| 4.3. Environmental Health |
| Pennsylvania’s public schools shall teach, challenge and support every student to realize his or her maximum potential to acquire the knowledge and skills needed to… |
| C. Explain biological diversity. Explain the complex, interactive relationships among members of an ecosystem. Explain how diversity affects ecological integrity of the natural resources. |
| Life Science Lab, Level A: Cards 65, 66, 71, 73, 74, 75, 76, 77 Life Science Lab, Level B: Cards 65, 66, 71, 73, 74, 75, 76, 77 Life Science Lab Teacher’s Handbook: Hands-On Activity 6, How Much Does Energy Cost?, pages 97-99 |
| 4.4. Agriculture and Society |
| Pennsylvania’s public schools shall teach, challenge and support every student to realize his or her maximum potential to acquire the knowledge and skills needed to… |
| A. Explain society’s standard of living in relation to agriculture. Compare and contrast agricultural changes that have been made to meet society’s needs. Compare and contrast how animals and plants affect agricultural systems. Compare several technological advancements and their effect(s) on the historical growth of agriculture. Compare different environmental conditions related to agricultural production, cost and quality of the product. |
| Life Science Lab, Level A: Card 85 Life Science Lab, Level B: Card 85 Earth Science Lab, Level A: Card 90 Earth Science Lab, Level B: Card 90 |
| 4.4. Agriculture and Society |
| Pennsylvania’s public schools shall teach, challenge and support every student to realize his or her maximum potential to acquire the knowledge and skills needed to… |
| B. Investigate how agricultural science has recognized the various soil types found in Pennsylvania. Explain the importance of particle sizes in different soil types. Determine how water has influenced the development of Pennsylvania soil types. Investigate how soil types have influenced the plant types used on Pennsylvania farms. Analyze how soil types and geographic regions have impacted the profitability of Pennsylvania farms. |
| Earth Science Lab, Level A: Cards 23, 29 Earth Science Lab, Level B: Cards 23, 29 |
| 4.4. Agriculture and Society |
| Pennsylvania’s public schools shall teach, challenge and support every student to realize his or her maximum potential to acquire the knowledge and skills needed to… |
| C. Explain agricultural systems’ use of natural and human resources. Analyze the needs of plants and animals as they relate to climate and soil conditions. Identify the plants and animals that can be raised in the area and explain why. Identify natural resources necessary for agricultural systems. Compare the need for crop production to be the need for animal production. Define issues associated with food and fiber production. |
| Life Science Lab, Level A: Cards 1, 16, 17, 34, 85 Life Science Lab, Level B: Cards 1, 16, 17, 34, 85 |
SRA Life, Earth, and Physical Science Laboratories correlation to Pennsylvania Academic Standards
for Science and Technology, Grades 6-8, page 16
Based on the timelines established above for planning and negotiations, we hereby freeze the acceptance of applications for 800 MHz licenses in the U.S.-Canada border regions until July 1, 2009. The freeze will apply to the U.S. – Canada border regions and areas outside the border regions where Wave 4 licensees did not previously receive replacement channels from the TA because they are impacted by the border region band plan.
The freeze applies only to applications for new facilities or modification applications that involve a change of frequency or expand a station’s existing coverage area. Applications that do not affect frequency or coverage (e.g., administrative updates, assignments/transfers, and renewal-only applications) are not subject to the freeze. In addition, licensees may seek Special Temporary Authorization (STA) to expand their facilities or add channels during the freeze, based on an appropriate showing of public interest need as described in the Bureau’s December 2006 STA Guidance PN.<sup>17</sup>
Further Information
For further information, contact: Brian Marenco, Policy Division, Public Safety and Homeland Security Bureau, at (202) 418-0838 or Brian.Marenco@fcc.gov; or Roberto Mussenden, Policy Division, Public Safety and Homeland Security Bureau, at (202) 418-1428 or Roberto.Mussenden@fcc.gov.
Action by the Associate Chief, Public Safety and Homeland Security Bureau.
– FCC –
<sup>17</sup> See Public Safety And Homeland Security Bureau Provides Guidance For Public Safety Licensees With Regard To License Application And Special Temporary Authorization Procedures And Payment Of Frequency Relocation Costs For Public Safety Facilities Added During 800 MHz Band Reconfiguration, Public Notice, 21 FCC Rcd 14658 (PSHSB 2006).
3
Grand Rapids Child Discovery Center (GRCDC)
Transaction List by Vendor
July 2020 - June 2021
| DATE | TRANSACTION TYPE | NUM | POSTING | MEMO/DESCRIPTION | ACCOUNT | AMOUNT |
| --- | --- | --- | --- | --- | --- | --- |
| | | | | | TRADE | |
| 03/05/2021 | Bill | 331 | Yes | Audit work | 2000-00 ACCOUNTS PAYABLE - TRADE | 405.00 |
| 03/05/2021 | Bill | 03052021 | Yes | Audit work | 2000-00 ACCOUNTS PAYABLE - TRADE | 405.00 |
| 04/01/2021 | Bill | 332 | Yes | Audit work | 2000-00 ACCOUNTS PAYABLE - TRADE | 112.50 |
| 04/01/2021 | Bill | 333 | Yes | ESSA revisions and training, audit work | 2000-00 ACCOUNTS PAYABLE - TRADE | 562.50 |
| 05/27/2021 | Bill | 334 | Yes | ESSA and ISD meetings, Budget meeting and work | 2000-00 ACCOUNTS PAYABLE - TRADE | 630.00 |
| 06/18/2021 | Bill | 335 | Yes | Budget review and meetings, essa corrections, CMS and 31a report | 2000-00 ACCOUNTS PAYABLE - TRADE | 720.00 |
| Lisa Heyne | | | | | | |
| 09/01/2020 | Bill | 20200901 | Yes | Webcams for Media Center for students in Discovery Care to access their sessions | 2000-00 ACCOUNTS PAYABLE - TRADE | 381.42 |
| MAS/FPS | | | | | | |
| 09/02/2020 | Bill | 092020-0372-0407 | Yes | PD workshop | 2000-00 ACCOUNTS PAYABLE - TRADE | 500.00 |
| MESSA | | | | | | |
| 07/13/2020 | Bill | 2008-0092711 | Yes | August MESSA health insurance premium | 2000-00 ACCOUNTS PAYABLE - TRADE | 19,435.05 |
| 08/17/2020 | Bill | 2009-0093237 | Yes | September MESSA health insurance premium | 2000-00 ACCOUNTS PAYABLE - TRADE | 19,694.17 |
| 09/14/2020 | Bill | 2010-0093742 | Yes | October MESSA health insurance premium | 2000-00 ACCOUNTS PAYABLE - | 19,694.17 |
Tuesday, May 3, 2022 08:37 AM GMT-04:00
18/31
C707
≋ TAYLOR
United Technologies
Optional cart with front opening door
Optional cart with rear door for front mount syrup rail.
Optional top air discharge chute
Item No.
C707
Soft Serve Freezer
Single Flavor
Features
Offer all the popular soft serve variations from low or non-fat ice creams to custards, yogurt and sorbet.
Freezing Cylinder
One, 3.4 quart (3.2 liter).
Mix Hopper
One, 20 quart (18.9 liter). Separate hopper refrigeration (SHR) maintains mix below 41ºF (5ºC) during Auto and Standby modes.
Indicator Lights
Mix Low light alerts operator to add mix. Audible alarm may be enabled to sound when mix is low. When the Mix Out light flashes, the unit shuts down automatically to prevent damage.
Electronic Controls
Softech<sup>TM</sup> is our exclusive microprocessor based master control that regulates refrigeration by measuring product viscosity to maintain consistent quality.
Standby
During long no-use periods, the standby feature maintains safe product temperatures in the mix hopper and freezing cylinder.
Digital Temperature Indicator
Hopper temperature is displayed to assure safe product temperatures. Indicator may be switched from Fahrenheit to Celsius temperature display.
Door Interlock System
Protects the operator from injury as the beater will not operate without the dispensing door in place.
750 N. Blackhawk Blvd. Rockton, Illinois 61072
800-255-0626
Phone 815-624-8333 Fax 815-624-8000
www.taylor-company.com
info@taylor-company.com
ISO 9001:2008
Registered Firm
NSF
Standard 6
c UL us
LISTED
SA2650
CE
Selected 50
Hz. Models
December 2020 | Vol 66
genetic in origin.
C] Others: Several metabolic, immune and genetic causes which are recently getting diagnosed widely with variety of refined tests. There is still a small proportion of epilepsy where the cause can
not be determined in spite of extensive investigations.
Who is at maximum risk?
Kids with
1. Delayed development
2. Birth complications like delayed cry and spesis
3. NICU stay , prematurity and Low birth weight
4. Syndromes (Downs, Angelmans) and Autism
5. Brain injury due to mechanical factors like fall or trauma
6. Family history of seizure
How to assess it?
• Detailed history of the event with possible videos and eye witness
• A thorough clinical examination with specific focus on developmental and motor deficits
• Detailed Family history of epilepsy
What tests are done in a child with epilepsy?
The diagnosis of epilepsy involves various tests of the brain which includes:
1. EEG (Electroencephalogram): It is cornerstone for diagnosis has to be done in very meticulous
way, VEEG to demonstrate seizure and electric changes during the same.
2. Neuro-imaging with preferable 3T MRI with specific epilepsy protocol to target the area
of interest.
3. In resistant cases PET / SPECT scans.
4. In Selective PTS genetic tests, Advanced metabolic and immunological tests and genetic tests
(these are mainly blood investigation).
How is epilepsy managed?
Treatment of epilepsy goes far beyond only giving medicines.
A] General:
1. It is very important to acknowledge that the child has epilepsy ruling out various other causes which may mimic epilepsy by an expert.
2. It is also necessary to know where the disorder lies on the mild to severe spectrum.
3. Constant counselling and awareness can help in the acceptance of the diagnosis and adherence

-=-=-=-=-

• What to do: The required answer is the run of lines above, starting at the line with "Protects the operator" and ending at the line with "genetic in origin.", reproduced exactly with both ends.

• Response area:
Protects the operator from injury as the beater will not operate without the dispensing door in place.
750 N. Blackhawk Blvd. Rockton, Illinois 61072
800-255-0626
Phone 815-624-8333 Fax 815-624-8000
www.taylor-company.com
info@taylor-company.com
ISO 9001:2008
Registered Firm
NSF
Standard 6
c UL us
LISTED
SA2650
CE
Selected 50
Hz. Models
December 2020 | Vol 66
genetic in origin.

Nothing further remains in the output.